_What you are asked to do_
The output must start at the line containing "pinky pip: (412, 289)" in the records below and stop at the last line, matching each line exactly and leaving out every picture.

_Data supplied_
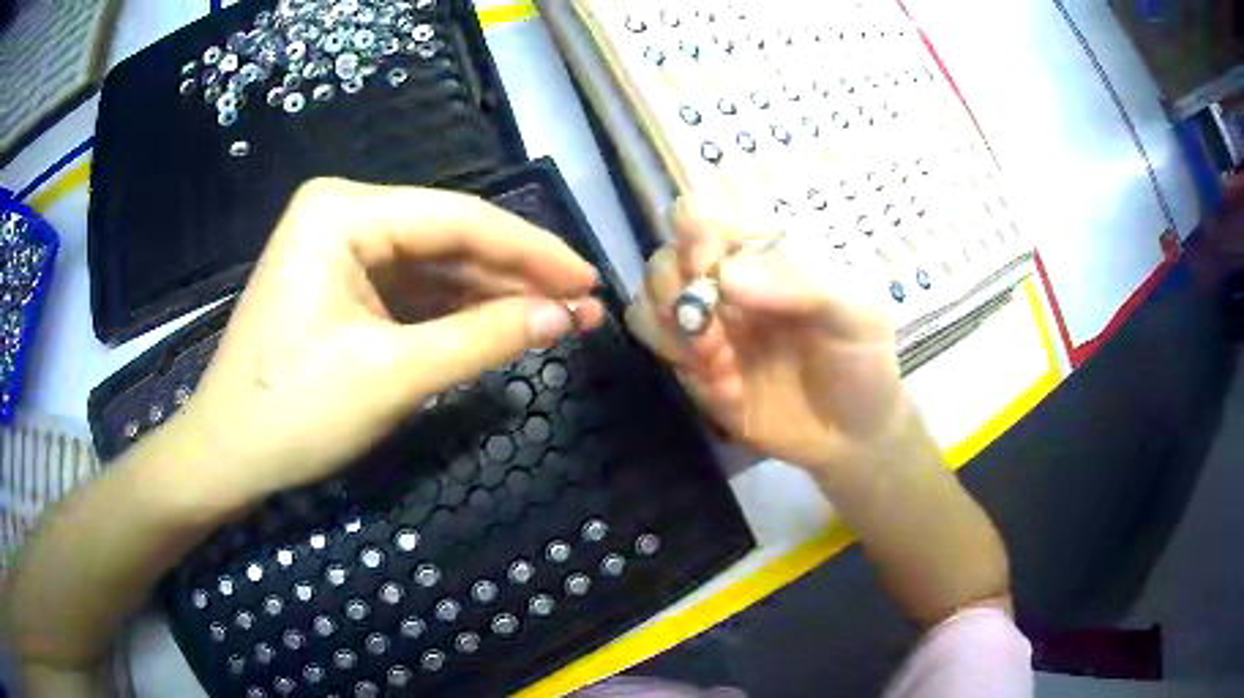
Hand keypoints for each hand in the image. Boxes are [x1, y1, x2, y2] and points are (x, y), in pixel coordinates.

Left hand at [177, 178, 604, 504]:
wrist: (227, 455)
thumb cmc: (294, 412)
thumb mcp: (393, 375)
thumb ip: (483, 338)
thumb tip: (566, 317)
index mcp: (343, 212)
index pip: (458, 219)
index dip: (532, 250)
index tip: (590, 279)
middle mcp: (343, 214)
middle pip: (448, 238)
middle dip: (517, 274)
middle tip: (584, 305)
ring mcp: (341, 248)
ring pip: (435, 265)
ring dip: (493, 294)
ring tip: (559, 317)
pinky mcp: (343, 284)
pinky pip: (412, 289)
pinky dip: (457, 311)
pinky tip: (502, 324)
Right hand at [626, 197, 909, 475]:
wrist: (853, 436)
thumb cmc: (863, 363)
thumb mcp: (857, 314)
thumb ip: (802, 284)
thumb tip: (726, 276)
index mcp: (765, 254)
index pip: (703, 217)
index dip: (693, 235)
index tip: (708, 269)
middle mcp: (727, 283)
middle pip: (663, 260)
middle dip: (676, 292)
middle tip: (714, 332)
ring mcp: (708, 327)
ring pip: (647, 304)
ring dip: (673, 332)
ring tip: (720, 365)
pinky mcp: (696, 371)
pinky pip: (659, 353)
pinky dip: (681, 366)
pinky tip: (725, 389)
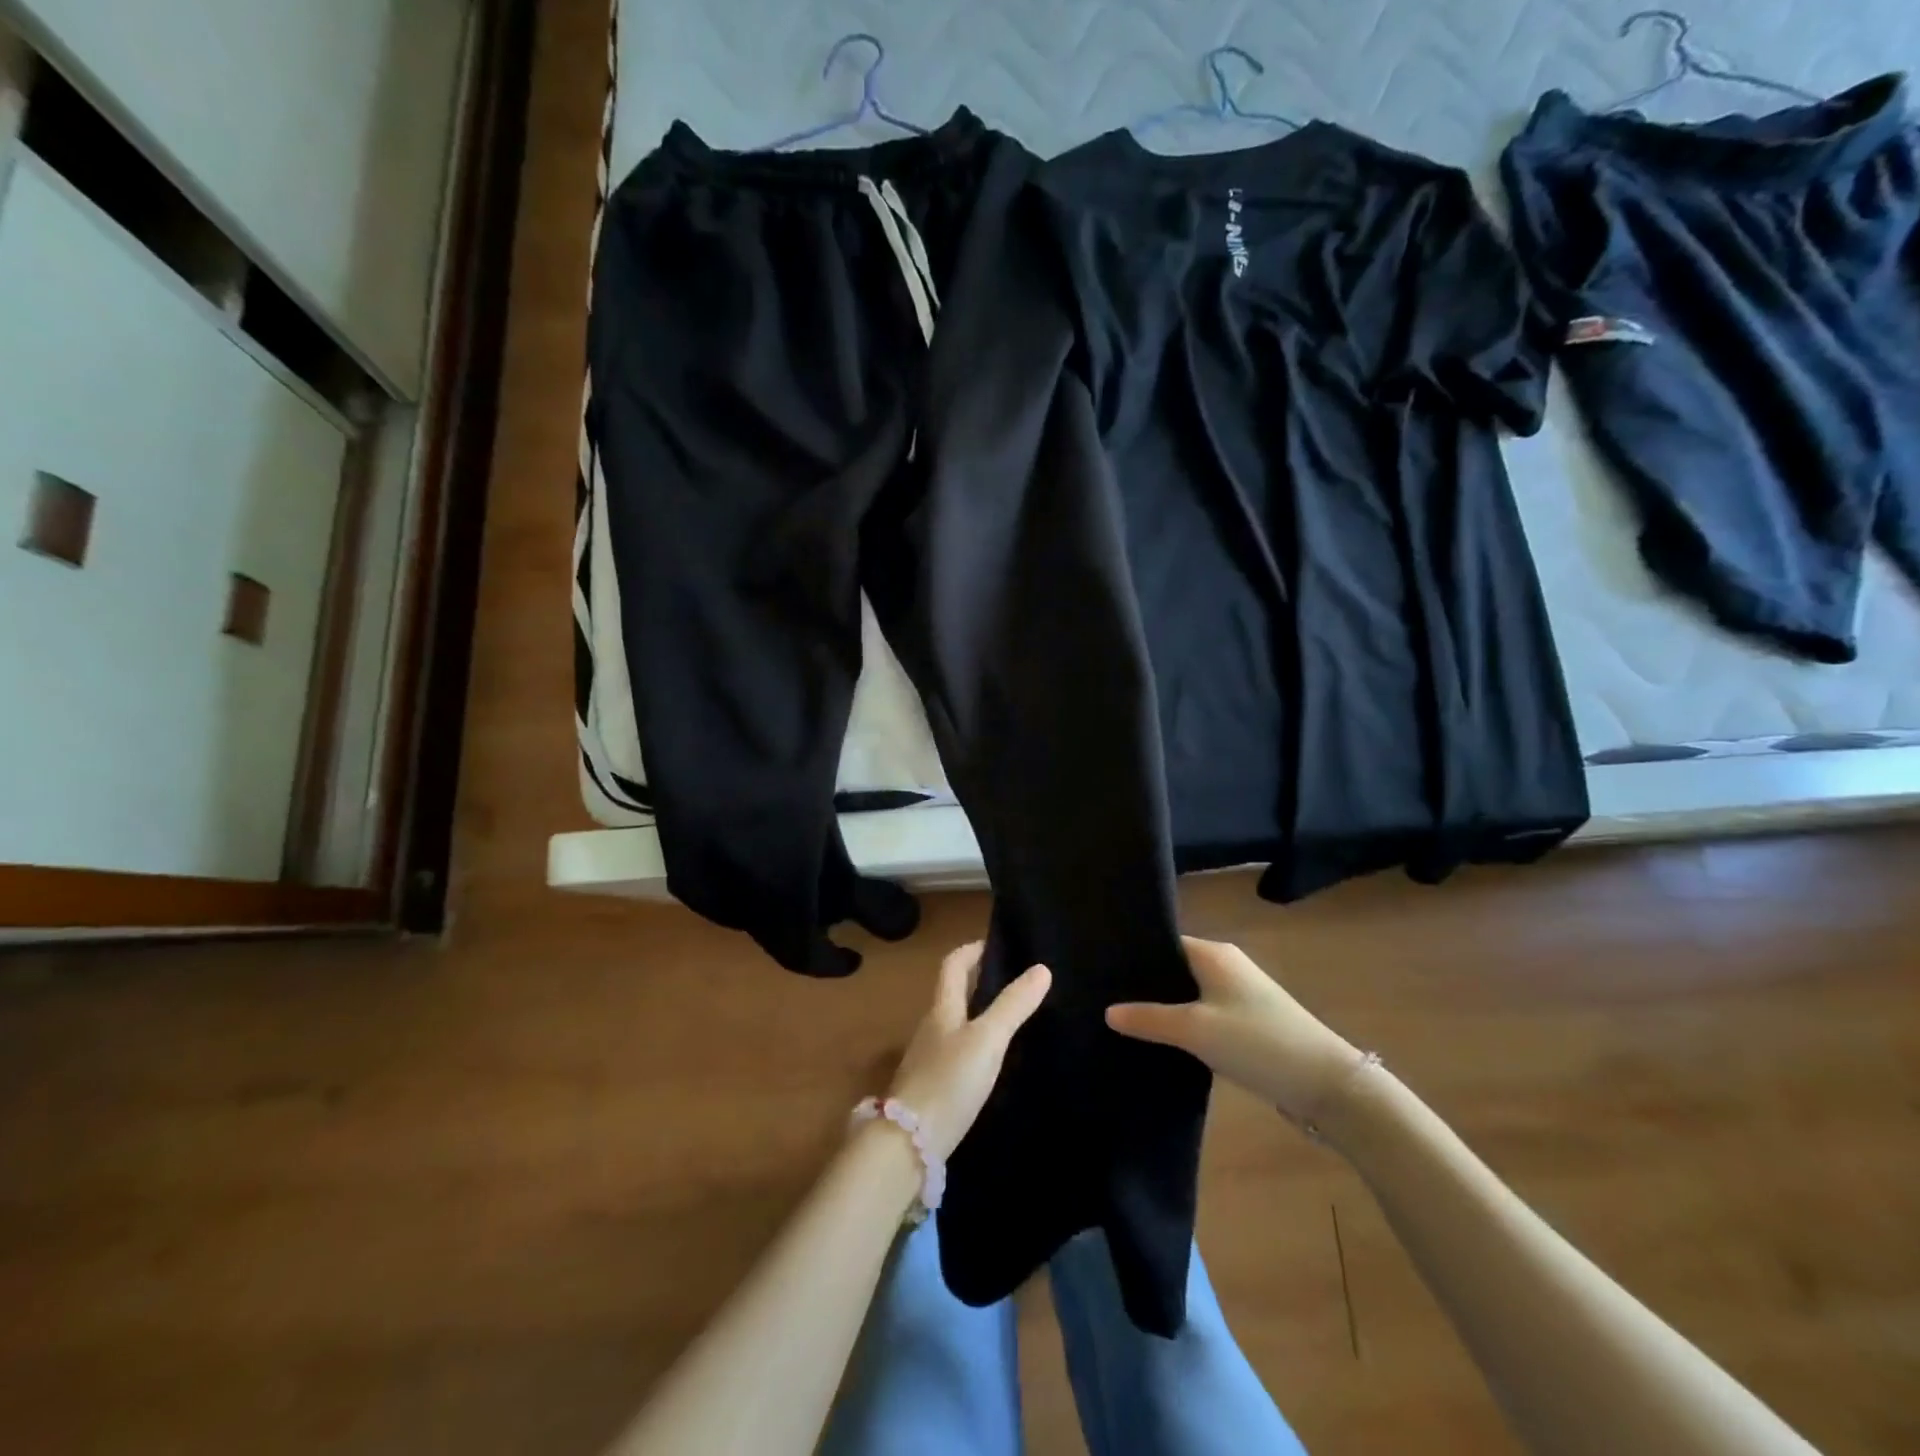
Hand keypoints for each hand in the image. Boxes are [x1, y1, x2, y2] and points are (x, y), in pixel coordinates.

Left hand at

_Response to this exercise_
pinky pip: (412, 289)
pinky dip: (457, 311)
pinky tip: (502, 324)
Right hand at [626, 197, 909, 475]:
wrist: (853, 436)
thumb cmc: (863, 363)
thumb mcp: (857, 314)
thumb ip: (802, 284)
thumb tip: (726, 276)
index mcp: (765, 254)
index pip: (703, 217)
index dip: (693, 235)
index tip: (708, 269)
middle mcp: (727, 283)
middle pip: (663, 260)
middle dip: (676, 292)
middle tip: (714, 332)
ring mcp: (708, 327)
ring pip: (647, 304)
ring dip: (673, 332)
ring tip: (720, 365)
pinky mcp: (696, 371)
pinky pip: (659, 353)
pinky dip: (681, 366)
pinky tip: (725, 389)
Hand keypoints for each hand in the image. Boxes are [x1, y1, x2, y2] and points are (x, y), in pixel coordinates.

Left hand at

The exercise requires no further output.